When I first had Baby Buggy, I was determined to nurse for six months. “Breast is best,” yada yada yada. I also knew it would help me drop the freaking FORTY pounds I gained and it’s free. Formula is not cheap. And it’s kind of gross. Anyway, I figured if and when we hit the six month mark, I would reassess.
She’s now almost eleven months and still nursing twice a day. While I am ready for her to move on so that 1: I can have my boobs back (I’ve been praying diligently that they return to their former perky state), 2: my fertility will return and we can try for Baby Buggy 2.0, and 3: I don’t end up becoming one of these, it makes me a little sad that it’s going to come to an end soon. Nursing has been an incredible experience for me and it totally created this indescribable bond between me and the Bug.

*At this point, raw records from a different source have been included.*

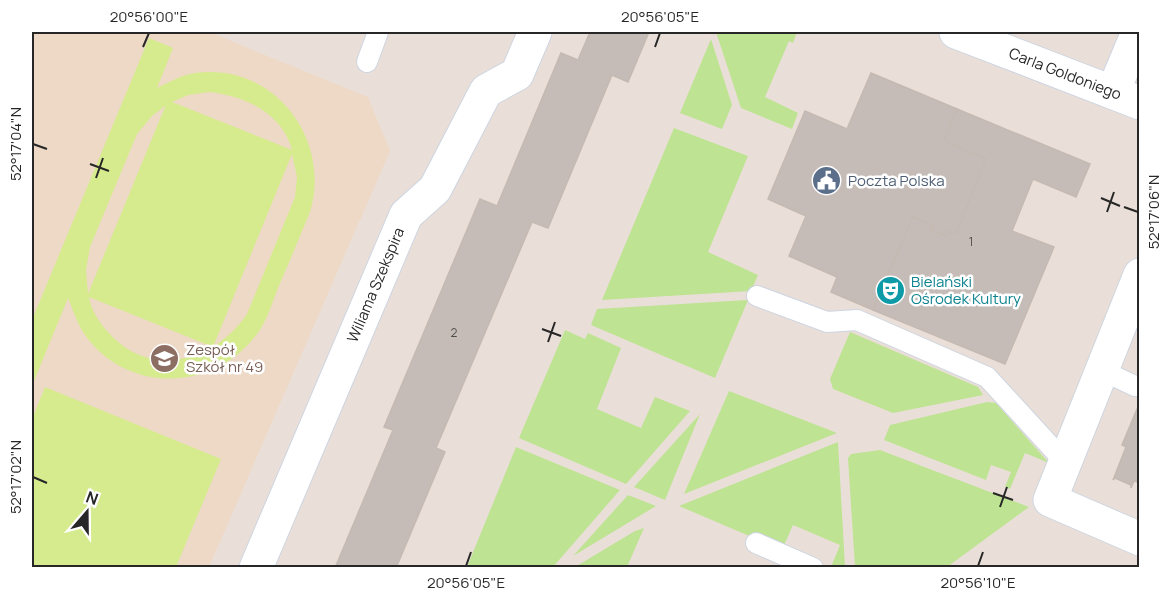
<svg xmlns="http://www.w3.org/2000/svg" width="1171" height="599" viewBox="0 0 1171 599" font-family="Manrope,sans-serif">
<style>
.education{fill:#edd9c6}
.green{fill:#bee392}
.pitch{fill:#d6eb8d;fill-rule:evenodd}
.building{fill:#c5bcb8;stroke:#c5bab2;stroke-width:1.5}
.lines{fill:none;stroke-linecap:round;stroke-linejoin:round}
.service-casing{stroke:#cdd5e1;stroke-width:22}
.minor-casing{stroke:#cdd5e1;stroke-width:35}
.service{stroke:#fff;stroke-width:20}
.minor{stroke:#fff;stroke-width:33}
.ticks{fill:none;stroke:#272727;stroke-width:2}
.labels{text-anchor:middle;stroke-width:5;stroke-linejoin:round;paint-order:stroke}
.number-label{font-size:12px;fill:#4e4c4b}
.street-label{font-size:15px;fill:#272727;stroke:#fff}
.service-label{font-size:15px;fill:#4e5e75;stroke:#fff;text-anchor:start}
.culture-label{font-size:15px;fill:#0d838f;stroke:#fff;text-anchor:start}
.education-label{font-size:15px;fill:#785e54;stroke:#fff;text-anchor:start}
.neatline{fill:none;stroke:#272727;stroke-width:2}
.ticks-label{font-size:15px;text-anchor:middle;fill:#272727}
</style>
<rect width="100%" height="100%" fill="#eadfd8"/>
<path class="education" d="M32,32H209L368,97L390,151L209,567H32Z"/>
<g class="green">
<path d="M716,32H797L793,43L789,41L765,97L798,113L792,129L741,108Z"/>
<path d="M711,39L732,105L722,129L680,113Z"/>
<path d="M674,128L748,156L708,252L758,275L751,291L602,300Z"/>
<path d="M748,300L715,378L591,325L597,309Z"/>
<path d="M565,330L585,339L588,333L621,348L597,409L641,428L655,397L690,411L626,484L519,438Z"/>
<path d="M850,332L978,387L983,395L893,413L833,389L830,379Z"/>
<path d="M729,391L837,433L684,494Z"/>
<path d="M987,402L996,403L1049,463L1025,453L1010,489L1005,487L1011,472L991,465L986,480L884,440L890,425Z"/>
<path d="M700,414L665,500L634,487Z"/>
<path d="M838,442L845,567H831L840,545L793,525L782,550L679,506Z"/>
<path d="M516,447L620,490L553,567H467Z"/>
<path d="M880,450L1029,507L947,567H855L848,458L851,454Z"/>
<path d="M628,495L656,506L573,556Z"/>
<path d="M644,528L627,567H575L635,531Z"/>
</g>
<g class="pitch">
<path d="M149,38L173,48L157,88C169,82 182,75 195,73C274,62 332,139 310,212C299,238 289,263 278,288C272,303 267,321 257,334C216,390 132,395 88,339C78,327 74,312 68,298L32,386V320ZM209,92C244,96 282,112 292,150L172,102L188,95ZM165,106V107L88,294L86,270L90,247L137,134L152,116ZM292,154L297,177L295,197L247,314C215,361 151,380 109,333C100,324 91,310 89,297L213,347Z"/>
<path d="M45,387L221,459L176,567H32V419Z"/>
</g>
<g class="building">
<path d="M590,32H649L628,82L612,75L548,228L532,222L436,448L445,452L396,568H335L393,430L384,427L480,199L497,206L561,53L578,60Z"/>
<path d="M871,73L957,109L944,141L986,159L956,234L949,231L947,236L931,230L933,225L913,217L873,310L831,292L837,277L789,256L806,216L768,199L805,111L847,129Z"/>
<path d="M957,109L1090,164L1076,197L1033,179L1012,231L1054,247L1005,364L873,310L913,217L933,225L931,230L947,236L949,231L956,234L986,159L944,141Z"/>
<path d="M1140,402V483L1134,481L1131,488V485L1115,478L1113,480L1126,447L1122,445Z"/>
</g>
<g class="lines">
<defs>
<g id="service">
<path d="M367,62L378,32"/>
<path d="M757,296L827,322L857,320L987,377L1064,461"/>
<path d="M1101,370L1135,386"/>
<path d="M756,543L813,568"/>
</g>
<g id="minor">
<path d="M956,32L1140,103"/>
<path d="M1113,92L1138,32"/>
<path d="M1140,275L1050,500L1140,539"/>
<path d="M256,568L406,215L435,189L486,91L517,74L535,32"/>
</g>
</defs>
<use href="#service" class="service-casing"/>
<use href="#minor" class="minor-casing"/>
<use href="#service" class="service"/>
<use href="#minor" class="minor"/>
</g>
<path class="ticks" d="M143,47L149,33M655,47L660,33M33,144L47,149M90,164L109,171M96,178L103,158M1101,198L1120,206M1124,207L1138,212M1107,212L1114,192M542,329L561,336M548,342L555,322M33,477L47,483M993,493L1013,500M1000,507L1007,487M466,566L471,552M978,566L983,552"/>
<defs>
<symbol id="civic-disc" viewBox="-11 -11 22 22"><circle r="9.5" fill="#5c6f8a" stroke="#fff"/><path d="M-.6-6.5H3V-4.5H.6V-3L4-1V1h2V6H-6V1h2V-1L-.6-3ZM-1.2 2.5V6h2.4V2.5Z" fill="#fff"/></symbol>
<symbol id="theatre-disc" viewBox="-11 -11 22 22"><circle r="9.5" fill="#0f9aa8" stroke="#fff"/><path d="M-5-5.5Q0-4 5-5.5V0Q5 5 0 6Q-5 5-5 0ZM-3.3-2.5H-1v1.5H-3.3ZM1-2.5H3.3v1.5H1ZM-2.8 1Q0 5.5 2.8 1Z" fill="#fff"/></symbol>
<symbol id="school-disc" viewBox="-11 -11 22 22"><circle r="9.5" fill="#8d6e63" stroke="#fff"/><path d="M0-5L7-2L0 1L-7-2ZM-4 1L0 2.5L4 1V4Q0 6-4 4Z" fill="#fff"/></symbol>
</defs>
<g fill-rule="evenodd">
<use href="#civic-disc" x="810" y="164" width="33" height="33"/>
<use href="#theatre-disc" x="874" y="274" width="33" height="33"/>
<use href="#school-disc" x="148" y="342" width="33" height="33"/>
</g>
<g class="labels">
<g class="number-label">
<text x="971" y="246">1</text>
<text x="454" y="337">2</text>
</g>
<g class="street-label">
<text transform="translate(1065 74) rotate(21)" y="5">Carla Goldoniego</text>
<text transform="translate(376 285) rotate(-67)" y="5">Wiliama Szekspira</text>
</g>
<g class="service-label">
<text x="848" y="186">Poczta Polska</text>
</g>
<g class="culture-label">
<text x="911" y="287">Bielański<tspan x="911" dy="17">Ośrodek Kultury</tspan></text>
</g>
<g class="education-label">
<text x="186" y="355">Zespół<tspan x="186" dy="17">Szkół nr 49</tspan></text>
</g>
</g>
<rect width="1171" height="599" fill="none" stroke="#ffffff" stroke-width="66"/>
<g transform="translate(87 512) rotate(20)" stroke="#ffffff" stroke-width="4.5" paint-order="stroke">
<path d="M0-4.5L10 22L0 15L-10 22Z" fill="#272727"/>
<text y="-9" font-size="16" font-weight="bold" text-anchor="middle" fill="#272727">N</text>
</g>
<rect x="33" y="33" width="1105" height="533" class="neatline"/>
<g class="ticks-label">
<text x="149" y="22">20°56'00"E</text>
<text x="660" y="22">20°56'05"E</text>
<text transform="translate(16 144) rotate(-90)" y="5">52°17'04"N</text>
<text transform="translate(1154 212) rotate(-90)" y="5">52°17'06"N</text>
<text transform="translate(16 477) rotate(-90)" y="5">52°17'02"N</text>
<text x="466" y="588">20°56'05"E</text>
<text x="978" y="588">20°56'10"E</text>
</g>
</svg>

Tonight, we did our usual night routine. She had salmon and squash mac & cheese for dinner, followed by playtime, bath time, PJ’s, and about 839 bedtime stories. After that, she always nurses to sleep before I put her in her crib, at which point I can savor an hour of bad television and Ben & Jerry’s. Tonight she literally nursed for about 15 seconds before rejecting me in favor of sucking her thumb. Surprisingly, it made me a little emotional. I mean, I only wanted to make it to six months.
I know we still have a little while to go before she is completely over the boob, but I really want her to be weaned by the time she turns one at the end of next month. Which means our nursing sessions are numbered. I sound like a weenie, but I’m just realizing how fast they really do grow. The helpless baby/fat and tired/sleep-deprived phase is just a season, and a short one at that. We’ve been so focused on celebrating all of her “firsts” – smiling, crawling, standing, babbling – that we didn’t really consider how bittersweet the “lasts” would be.
In other related news, the fact that she only nursed for 15 seconds instead of her usual 20 minutes means I’m engorged and leaking. I won’t cry the last time that happens.